§ Assignment
Nothing but the lines below between the line holding "388 401 429" and the line holding "197 714 234", inclusive, should appear in the answer, each set down exactly.

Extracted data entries
⁂

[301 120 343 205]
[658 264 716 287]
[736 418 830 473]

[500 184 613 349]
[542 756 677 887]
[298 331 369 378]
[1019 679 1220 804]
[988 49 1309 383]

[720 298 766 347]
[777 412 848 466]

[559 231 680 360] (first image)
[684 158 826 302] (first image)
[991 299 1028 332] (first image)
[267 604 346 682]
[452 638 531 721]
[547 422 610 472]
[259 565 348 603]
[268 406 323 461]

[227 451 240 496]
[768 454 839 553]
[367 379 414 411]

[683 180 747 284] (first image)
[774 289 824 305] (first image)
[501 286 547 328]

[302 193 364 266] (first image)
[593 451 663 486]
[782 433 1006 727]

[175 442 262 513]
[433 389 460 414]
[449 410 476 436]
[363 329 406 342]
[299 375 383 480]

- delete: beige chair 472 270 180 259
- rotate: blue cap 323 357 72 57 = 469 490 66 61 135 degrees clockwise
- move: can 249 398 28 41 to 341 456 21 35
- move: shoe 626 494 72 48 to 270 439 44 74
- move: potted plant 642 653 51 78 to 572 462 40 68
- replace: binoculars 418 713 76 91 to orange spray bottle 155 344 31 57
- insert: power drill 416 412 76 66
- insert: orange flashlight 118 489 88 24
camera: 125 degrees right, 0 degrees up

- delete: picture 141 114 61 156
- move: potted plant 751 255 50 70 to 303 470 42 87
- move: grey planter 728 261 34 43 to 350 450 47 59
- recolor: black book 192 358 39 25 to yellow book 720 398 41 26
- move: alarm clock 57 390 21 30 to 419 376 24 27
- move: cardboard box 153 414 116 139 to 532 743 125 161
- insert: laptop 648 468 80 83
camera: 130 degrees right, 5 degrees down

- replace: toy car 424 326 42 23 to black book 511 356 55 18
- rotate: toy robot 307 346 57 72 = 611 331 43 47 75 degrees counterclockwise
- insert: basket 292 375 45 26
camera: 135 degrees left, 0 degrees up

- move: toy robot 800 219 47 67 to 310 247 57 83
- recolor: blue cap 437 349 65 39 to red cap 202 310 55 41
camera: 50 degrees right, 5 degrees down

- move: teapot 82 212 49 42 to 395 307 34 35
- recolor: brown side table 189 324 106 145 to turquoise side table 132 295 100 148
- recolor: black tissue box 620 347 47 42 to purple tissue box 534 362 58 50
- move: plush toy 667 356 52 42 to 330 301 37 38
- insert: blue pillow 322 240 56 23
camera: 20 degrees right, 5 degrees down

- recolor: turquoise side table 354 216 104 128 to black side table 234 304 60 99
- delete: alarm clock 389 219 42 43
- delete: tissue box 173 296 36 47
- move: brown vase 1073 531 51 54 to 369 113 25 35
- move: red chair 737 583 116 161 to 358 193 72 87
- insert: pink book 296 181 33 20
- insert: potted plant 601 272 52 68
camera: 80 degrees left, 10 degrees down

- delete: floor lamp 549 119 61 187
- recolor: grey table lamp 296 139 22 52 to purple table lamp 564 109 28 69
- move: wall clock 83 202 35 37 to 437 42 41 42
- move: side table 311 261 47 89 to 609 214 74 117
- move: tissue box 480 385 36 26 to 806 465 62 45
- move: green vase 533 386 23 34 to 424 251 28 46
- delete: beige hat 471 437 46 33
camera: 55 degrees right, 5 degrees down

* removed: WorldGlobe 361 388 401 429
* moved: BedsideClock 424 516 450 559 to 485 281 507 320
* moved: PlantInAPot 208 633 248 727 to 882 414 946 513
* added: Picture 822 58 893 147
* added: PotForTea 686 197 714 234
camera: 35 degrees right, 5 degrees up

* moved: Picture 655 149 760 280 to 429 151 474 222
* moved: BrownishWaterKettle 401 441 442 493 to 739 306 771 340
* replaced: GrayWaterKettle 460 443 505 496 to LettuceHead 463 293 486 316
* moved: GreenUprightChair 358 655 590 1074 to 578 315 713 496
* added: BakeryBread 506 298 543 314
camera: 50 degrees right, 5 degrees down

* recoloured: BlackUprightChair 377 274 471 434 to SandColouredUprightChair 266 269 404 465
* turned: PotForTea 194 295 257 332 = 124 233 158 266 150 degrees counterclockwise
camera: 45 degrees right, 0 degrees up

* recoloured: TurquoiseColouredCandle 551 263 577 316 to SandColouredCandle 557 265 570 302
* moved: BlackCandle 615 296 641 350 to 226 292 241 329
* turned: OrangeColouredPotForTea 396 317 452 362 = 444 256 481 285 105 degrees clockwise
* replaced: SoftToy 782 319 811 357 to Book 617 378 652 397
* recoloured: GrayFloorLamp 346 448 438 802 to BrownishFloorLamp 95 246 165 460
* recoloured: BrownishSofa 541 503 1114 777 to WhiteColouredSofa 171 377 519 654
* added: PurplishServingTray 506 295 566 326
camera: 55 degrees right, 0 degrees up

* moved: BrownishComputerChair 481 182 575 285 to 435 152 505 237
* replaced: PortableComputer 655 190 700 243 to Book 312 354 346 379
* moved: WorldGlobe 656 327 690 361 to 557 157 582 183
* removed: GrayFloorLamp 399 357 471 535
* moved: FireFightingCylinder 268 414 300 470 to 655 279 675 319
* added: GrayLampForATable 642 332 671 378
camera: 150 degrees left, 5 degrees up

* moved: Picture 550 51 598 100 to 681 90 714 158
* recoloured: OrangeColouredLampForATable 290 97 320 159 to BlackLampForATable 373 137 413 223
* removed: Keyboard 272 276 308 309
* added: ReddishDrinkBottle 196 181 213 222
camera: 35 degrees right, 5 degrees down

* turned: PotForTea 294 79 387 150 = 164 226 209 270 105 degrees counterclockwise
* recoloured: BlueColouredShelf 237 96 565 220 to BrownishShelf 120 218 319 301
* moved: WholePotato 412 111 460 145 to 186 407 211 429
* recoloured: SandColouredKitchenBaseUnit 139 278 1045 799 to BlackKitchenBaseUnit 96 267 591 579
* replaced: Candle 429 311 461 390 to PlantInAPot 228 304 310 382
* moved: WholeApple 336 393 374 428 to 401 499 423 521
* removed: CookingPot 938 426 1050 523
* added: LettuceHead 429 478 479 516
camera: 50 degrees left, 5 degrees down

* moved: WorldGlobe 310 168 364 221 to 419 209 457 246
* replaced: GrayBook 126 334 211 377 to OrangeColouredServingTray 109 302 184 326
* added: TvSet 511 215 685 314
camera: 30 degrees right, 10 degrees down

⁂

§ Problem solution
* removed: WorldGlobe 361 388 401 429
* moved: BedsideClock 424 516 450 559 to 485 281 507 320
* moved: PlantInAPot 208 633 248 727 to 882 414 946 513
* added: Picture 822 58 893 147
* added: PotForTea 686 197 714 234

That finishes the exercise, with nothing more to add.